Amorim questiona avaliação de iraniano
Ex-chanceler rebate diplomata de Teerã para quem acordo nuclear atual é melhor que o acertado pelo Brasil em 2010
Durante sabatina, ex-ministro rejeita a ideia de que Brasil esteja perdendo relevância global
Em sabatina na Folha nesta terça (19), o ex-chanceler Celso Amorim disse estranhar a declaração do embaixador iraniano no Brasil, Mohammad Ali Ghanezadeh, de que o atual acordo negociado com os EUA e outras potências é melhor para Teerã que aquele acertado com Brasil e Turquia em 2010, sob sua gestão.
"É curioso, porque as críticas à Declaração de Teerã foram que ela era insuficiente do ponto de vista do Ocidente, e agora o embaixador vem e diz que [a atual] é melhor [para o Irã]", disse Amorim.
"Mesmo admitindo que pode haver ganhos para os dois lados, se eu tivesse que lidar com a opinião pública americana, ficaria preocupado com a declaração de que, depois de anos, os EUA negociam um acordo que é mais favorável ao declarado adversário que o que havia sido negociado pelo Brasil e pela Turquia e que os EUA rejeitaram."
Amorim reconhece que o acordo nuclear atual --que está sendo debatido entre o Irã e o chamado P5+1 (EUA, França, Reino Unido, Rússia, China e Alemanha)-- é mais amplo que o de 2010.
Aquele, diz, era mais "um gesto unilateral do Irã para ganhar confiança e evitar medidas no Conselho de Segurança [da ONU]".
Para o ex-chanceler, que trata das negociações de 2010 em seu novo livro, "Teerã, Ramalá e Doha --Memórias da Política Externa Ativa e Altiva", também chama a atenção o fato de os EUA negociarem um acordo agora, quando o Irã tem dez toneladas de urânio levemente enriquecido.
"Naquela época, o Irã tinha 2.000 quilos, e uma das razões apontadas pela então secretária de Estado [dos EUA, Hillary Clinton,] para não aceitar o acordo, contrariando o que o próprio presidente dos EUA havia sugerido, era o fato de o Irã ter aumentado de 1.200 para 2.000 quilos", afirmou.
"Agora são 10 mil.

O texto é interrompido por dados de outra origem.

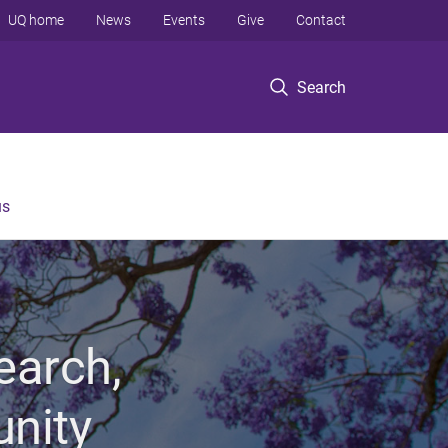
UQ home
News
Events
Give
Contact
Search
us
earch,
unity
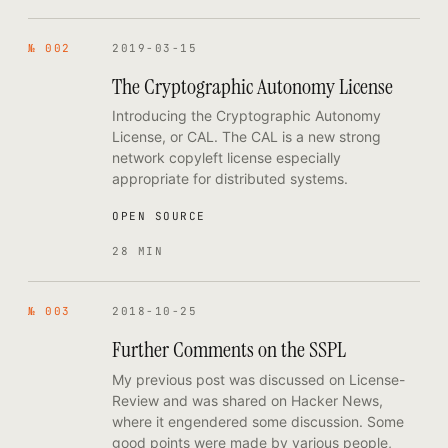
№ 002
2019-03-15
The Cryptographic Autonomy License
Introducing the Cryptographic Autonomy
License, or CAL. The CAL is a new strong
network copyleft license especially
appropriate for distributed systems.
OPEN SOURCE
28 MIN
№ 003
2018-10-25
Further Comments on the SSPL
My previous post was discussed on License-
Review and was shared on Hacker News,
where it engendered some discussion. Some
good points were made by various people,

Evidentemente, com 10 mil quilos você está muito mais próximo de ter um pequenino arsenal que com 2.000", disse.
Para Amorim, Hillary "sempre se revelou mais cética" da possibilidade de um acordo com o Irã do que Obama.
'MAIS BRASILEIRA'
Amorim contou ter escrito ao editor da revista "Foreign Policy", David Rothkopf, depois que ele publicou um artigo no qual sugere que as negociações com o Irã serão o maior legado de Obama.
"Disse a ele: 'Primeiro, Cuba, depois, o Irã. Engajamento no lugar de confrontação. A política externa americana está cada vez mais parecida com a brasileira'. Ele concordou comigo", contou Amorim, rindo. "Nesse ponto, sou obamista", acrescentou.
O ex-chanceler rejeitou a ideia de que o Brasil tenha deixado de ser um importante ator no cenário internacional nos quatro anos da administração de Dilma Rousseff.
"O Brasil não caiu do mapa do mundo. Está presente, é sempre lembrado para funções, mas eu diria que os momentos variam", afirmou.